*Document*.
__________________________________________________

The Award, known locally as the International Award for Young People Nigeria, was launched in 1986 by Edward’s father, HRH Prince Philip, Duke of Edinburgh, who died on April 9, 2021.
It is a global non-formal education framework that challenges young people, aged between 14 and 24 to discover their potential, find their purpose, passion and place. The target is to equip them with life skills regardless of their background, culture and physical ability.
As part of his legacy and to commemorate what would have been his 100th birthday today (June 10), the Award launched the Founders 100 programme.
Prince Edward, who was in Nigeria in February 2020, explained the rationale for Founders 100.
He said: “I think the fact that it was going to be his centenary this year was really the main focus and for the Award that bears his title.
“We all realised it was an important milestone to recognise, remember. So, we have been sort of thinking of this for a while and we knew always we were going to have to be very flexible in our approach.

__________________________________________________

(Dataset records)

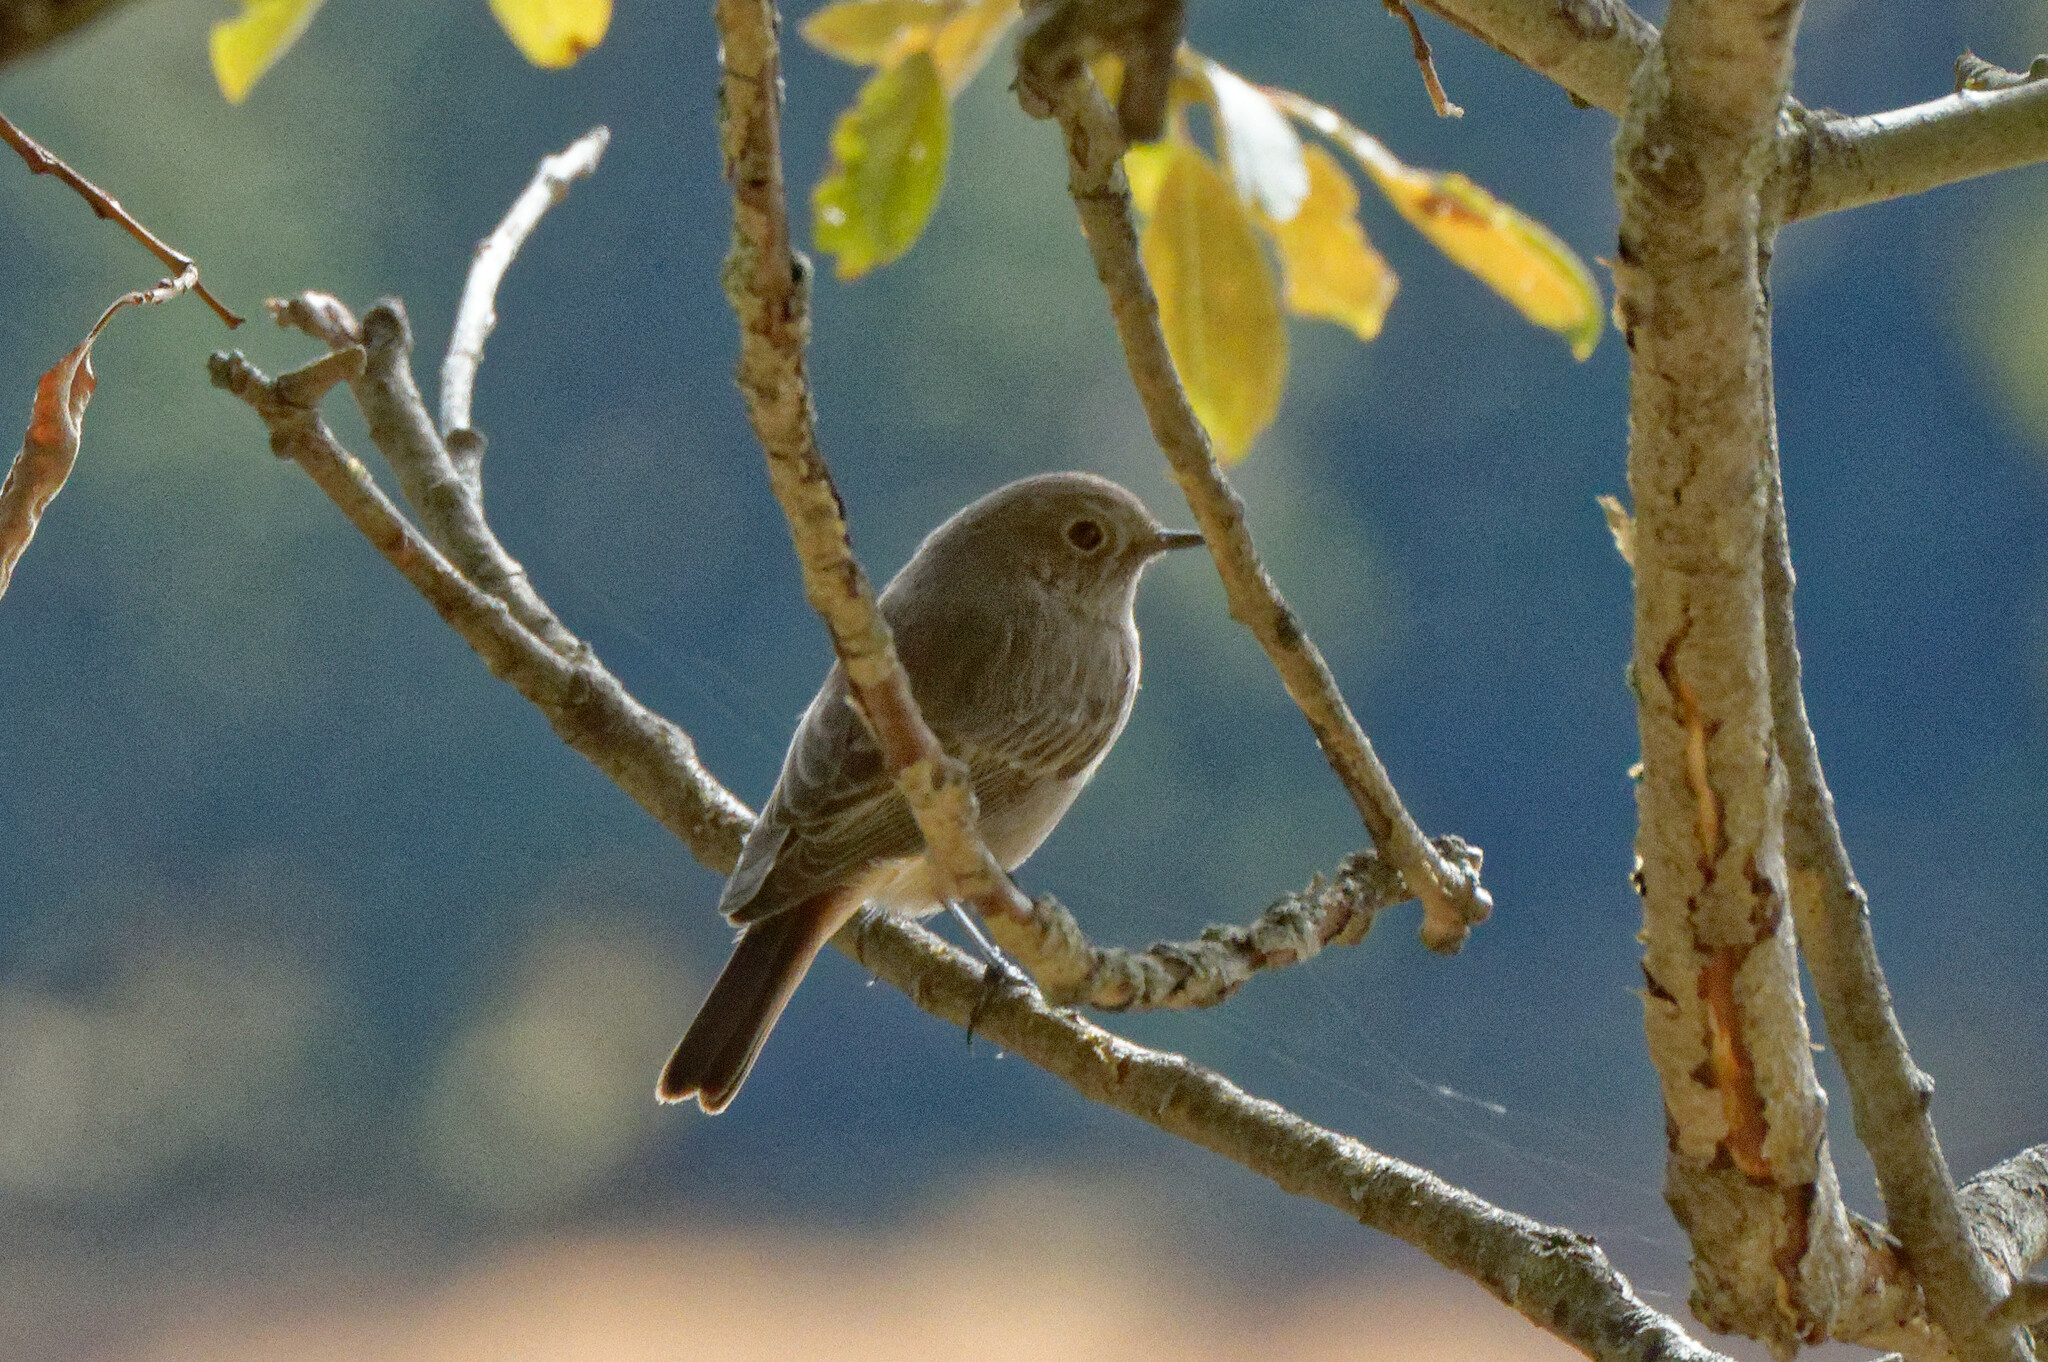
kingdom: Animalia
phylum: Chordata
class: Aves
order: Passeriformes
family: Muscicapidae
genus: Phoenicurus
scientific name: Phoenicurus ochruros
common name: Black redstart
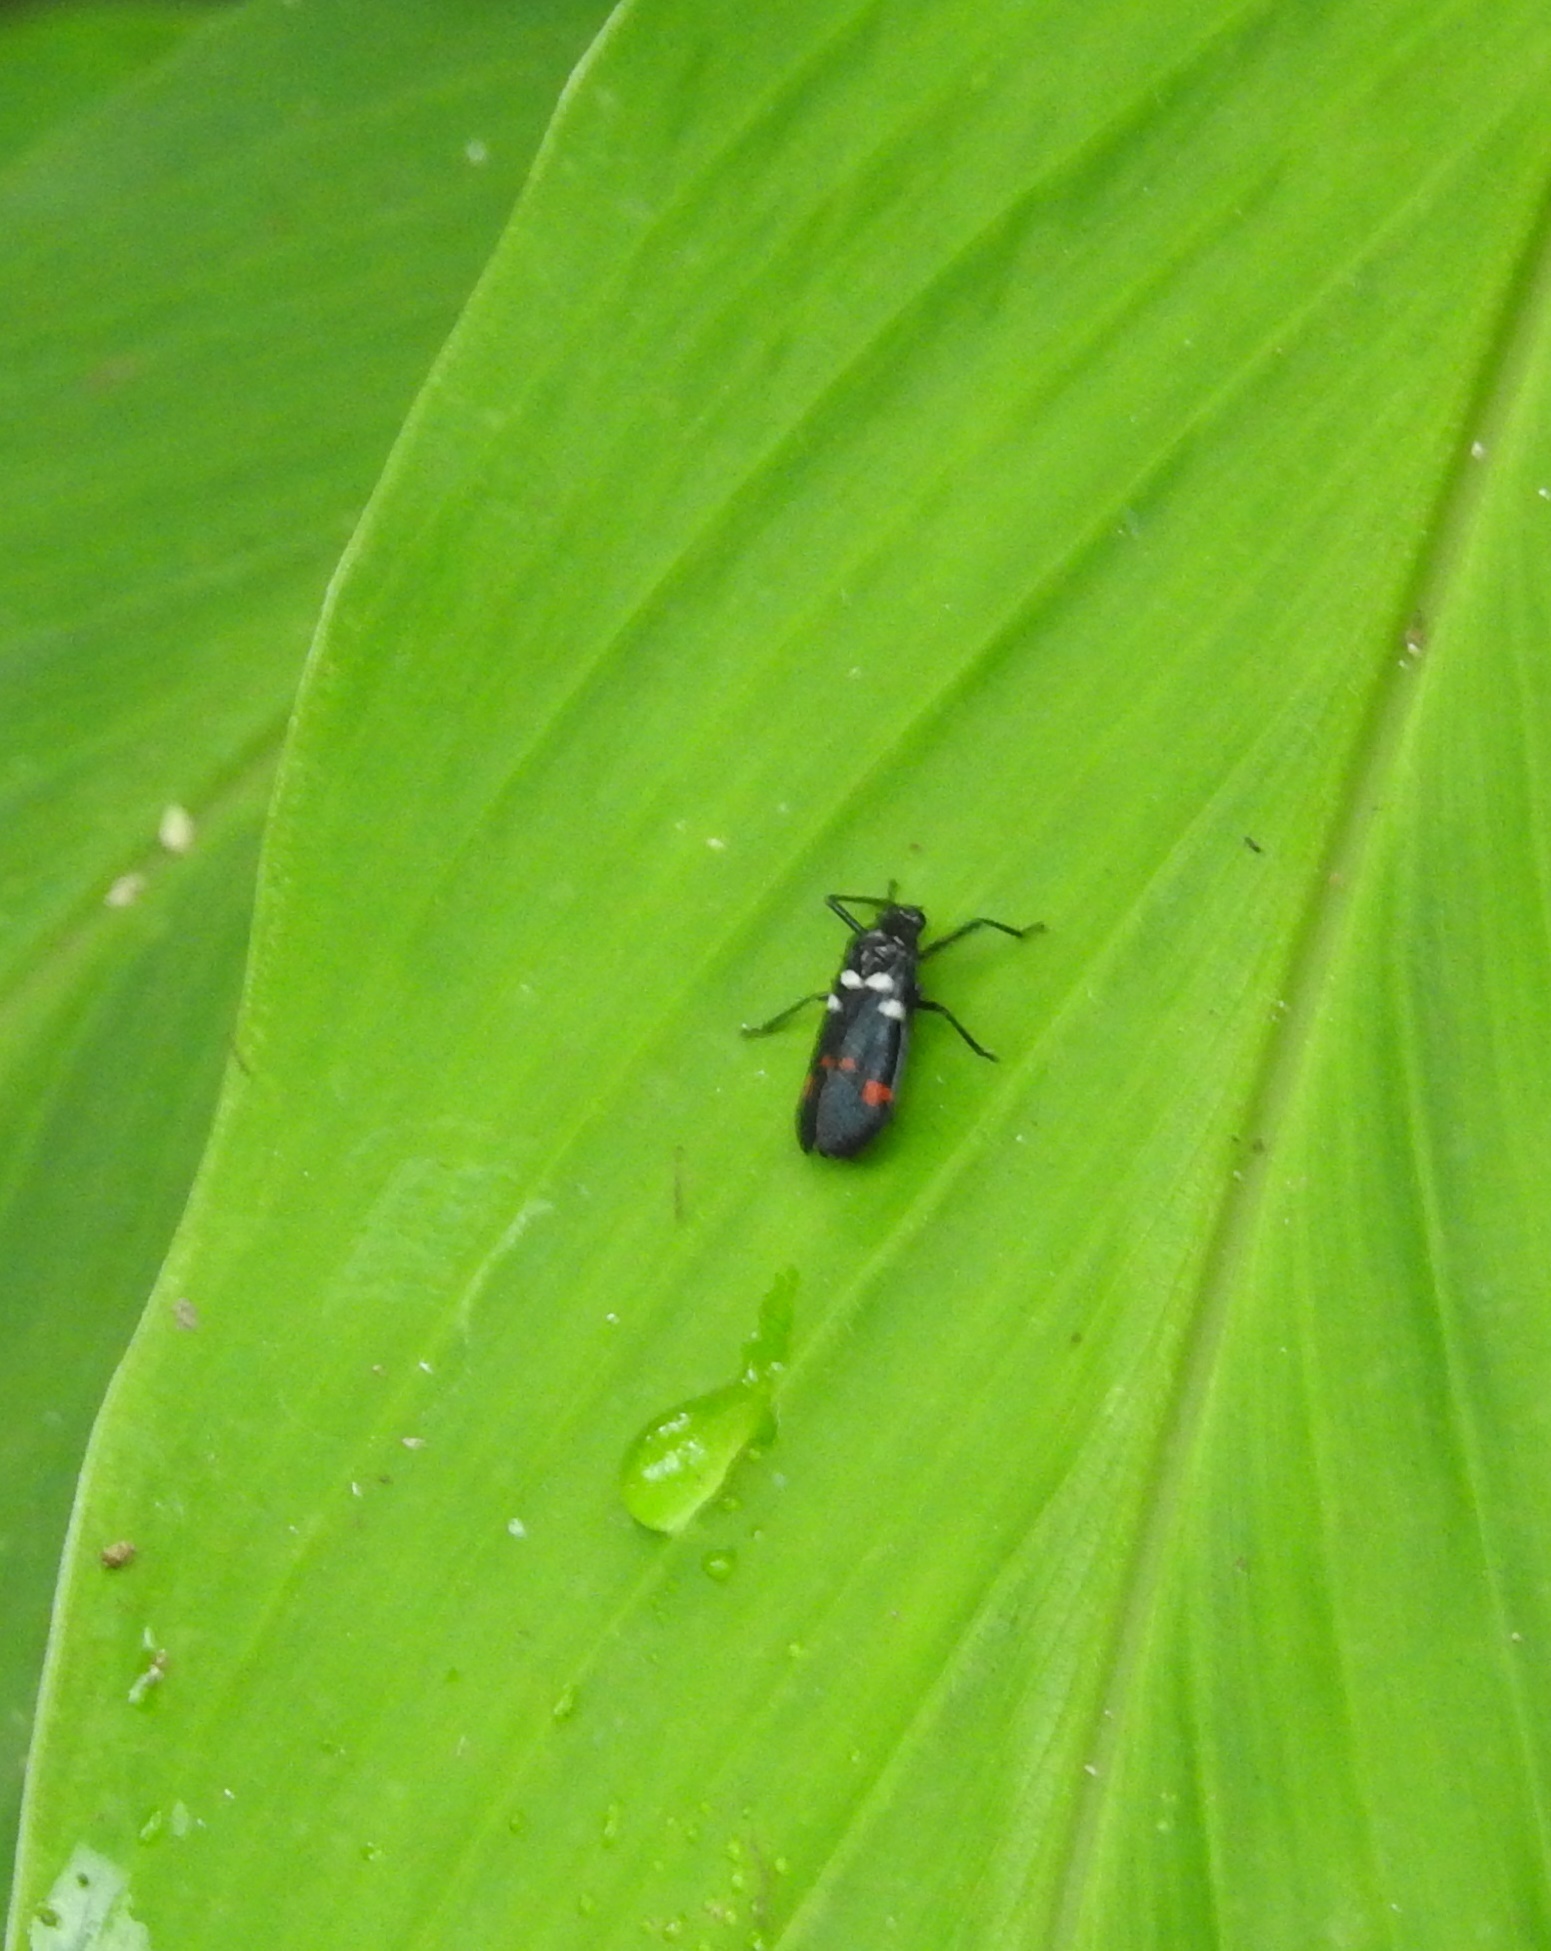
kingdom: Animalia
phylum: Arthropoda
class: Insecta
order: Hemiptera
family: Cercopidae
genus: Callitettix
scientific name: Callitettix versicolor
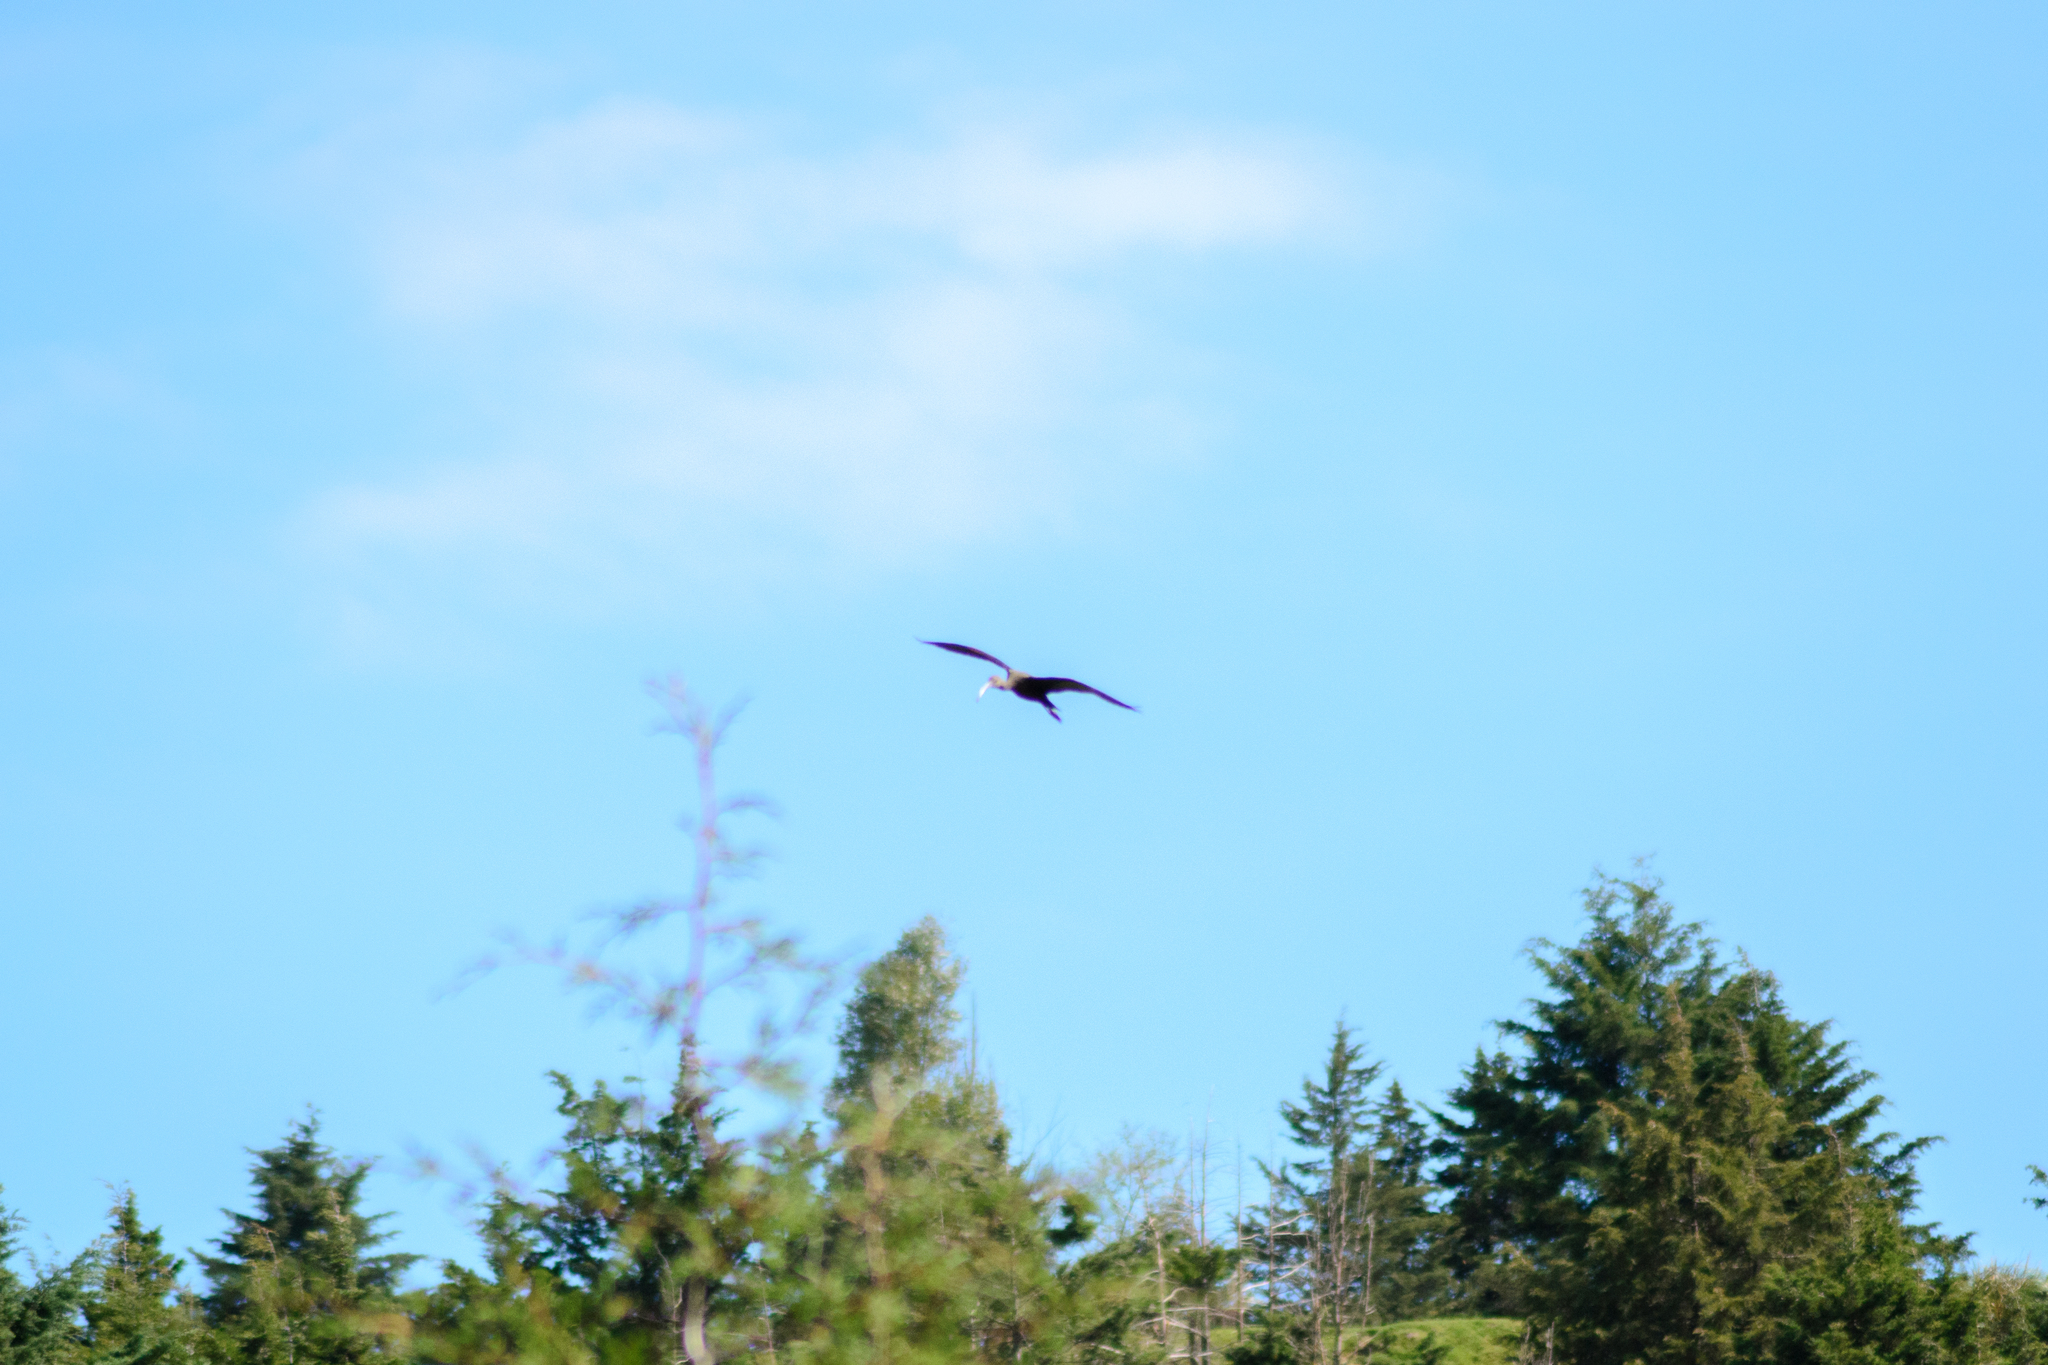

__________________________________________________

*Exercise set*.
A: Shorten the paragraph in the article on the Award that begins "It is a global non-formal education framework," keeping its main facts.
B: Carry the article on the Award forward from its last sentence.

*Task answers*.
A: The Award is a worldwide non-formal education framework for people aged 14 to 24. It challenges them to discover their potential and find their purpose, passion and place, and it aims to give them life skills whatever their background, culture or physical ability.

B:
“Given the extraordinary outpouring of memories and just recognition of the impact of the award in so many different countries, sort of showed that we were going down the right route.
“There are plenty of people that have been involved in the Award and it has had a really positive impact we would like to be able to mark his century and also celebrate the impact of the award around the world.”
As to how Nigerians can get behind the Founders 100 initiative both as fundraisers and participants, the prince said: “In terms of fundraising, what we’re hoping to do is to launch a challenge 100. This is for anybody who wants to have a go, do something with the theme of 100 in it, and hopefully generate some income from that, whether it is through sponsorship or however.
“All of that will go towards the Founders Fund which will be amazing if we get lots of (it) – this could be anybody, this could be people who are doing the award now or people who have done the award, the volunteers.
“It might be people who wish they had rather had done the award: this is your chance to do something and to be able to get involved.
“Hopefully that will help in just everything else we’re trying to do with the Founders 100 to just raise their profile and particularly really trying to encourage more as community leaders, business leaders, political leaders, to understand the positive values of non-formal education, what happens outside the classroom.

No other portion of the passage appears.